Graves, Alvaro and James Hendler. “Visualization Tools for Open Government Data.” In Proceedings of the 14th Annual International Conference on Digital Government Research, 136–145. Dg.o ’13. New York, NY, USA: ACM, 2013. http://bit.ly/1eNSoXQ.

  • In this paper, the authors argue that, “there is a gap between current Open Data initiatives and an important part of the stakeholders of the Open Government Data Ecosystem.” As it stands, “there is an important portion of the population who could benefit from the use of OGD but who cannot do so because they cannot perform the essential operations needed to collect, process, merge, and make sense of the data. The reasons behind these problems are multiple, the most critical one being a fundamental lack of expertise and technical knowledge. We propose the use of visualizations to alleviate this situation.
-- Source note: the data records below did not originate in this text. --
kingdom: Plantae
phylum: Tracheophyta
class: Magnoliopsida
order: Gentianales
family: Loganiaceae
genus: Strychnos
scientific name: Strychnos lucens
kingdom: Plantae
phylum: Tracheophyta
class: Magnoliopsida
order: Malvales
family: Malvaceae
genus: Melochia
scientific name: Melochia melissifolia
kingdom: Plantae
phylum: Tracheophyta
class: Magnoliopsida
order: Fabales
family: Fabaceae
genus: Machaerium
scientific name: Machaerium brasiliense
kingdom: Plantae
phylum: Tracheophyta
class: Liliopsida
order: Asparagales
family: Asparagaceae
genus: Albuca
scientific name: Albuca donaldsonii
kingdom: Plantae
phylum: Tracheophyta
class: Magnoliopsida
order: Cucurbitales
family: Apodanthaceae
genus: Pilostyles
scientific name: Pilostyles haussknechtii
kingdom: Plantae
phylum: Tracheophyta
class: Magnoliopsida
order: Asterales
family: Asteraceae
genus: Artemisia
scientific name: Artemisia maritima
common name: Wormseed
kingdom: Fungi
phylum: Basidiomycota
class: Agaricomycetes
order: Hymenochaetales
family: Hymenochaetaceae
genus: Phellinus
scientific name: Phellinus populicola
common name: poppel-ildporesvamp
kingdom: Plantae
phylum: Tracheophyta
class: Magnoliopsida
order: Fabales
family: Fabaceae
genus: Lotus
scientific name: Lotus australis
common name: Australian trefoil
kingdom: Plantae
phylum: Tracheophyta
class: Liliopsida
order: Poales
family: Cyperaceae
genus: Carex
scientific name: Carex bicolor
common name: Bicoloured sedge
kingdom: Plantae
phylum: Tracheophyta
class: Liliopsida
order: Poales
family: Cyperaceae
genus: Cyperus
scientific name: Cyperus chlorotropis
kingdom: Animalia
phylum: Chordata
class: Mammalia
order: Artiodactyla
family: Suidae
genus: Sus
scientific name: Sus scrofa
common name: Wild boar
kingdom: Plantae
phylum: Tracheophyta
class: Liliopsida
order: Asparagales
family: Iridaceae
Visualizations provide a simple mechanism to understand and communicate large amounts of data.”
  • The authors also describe a prototype of a tool to create visualizations based on OGD with the following capabilities:
    • Facilitate visualization creation
    • Exploratory mechanisms
    • Viralization and sharing
    • Repurpose of visualizations

Hidalgo, César A. “Graphical Statistical Methods for the Representation of the Human Development Index and Its Components.” United Nations Development Programme Human Development Reports, September 2010. http://bit.ly/166TKur.

  • In this paper for the United Nations Human Development Programme, Hidalgo argues that “graphical statistical methods could be used to help communicate complex data and concepts through universal cognitive channels that are heretofore underused in the development literature.”
  • To support his argument, representations are provided that “show how graphical methods can be used to (i) compare changes in the level of development experienced by countries (ii) make it easier to understand how these changes are tied to each one of the components of the Human Development Index (iii) understand the evolution of the distribution of countries according to HDI and its components and (iv) teach and create awareness about human development by using iconographic representations that can be used to graphically narrate the story of countries and regions.”

Stowers, Genie. “The Use of Data Visualization in Government.” IBM Center for The Business of Government, Using Technology Series, 2013. http://bit.ly/1aame9K.

  • This report seeks “to help public sector managers understand one of the more important areas of data analysis today — data visualization. Data visualizations are more sophisticated, fuller graphic designs than the traditional spreadsheet charts, usually with more than two variables and, typically, incorporating interactive features.”
  • Stowers also offers numerous examples of “visualizations that include geographical and health data, or population and time data, or financial data represented in both absolute and relative terms — and each communicates more than simply the data that underpin it. In addition to these many examples of visualizations, the report discusses the history of this technique, and describes tools that can be used to create visualizations from many different kinds of data sets.”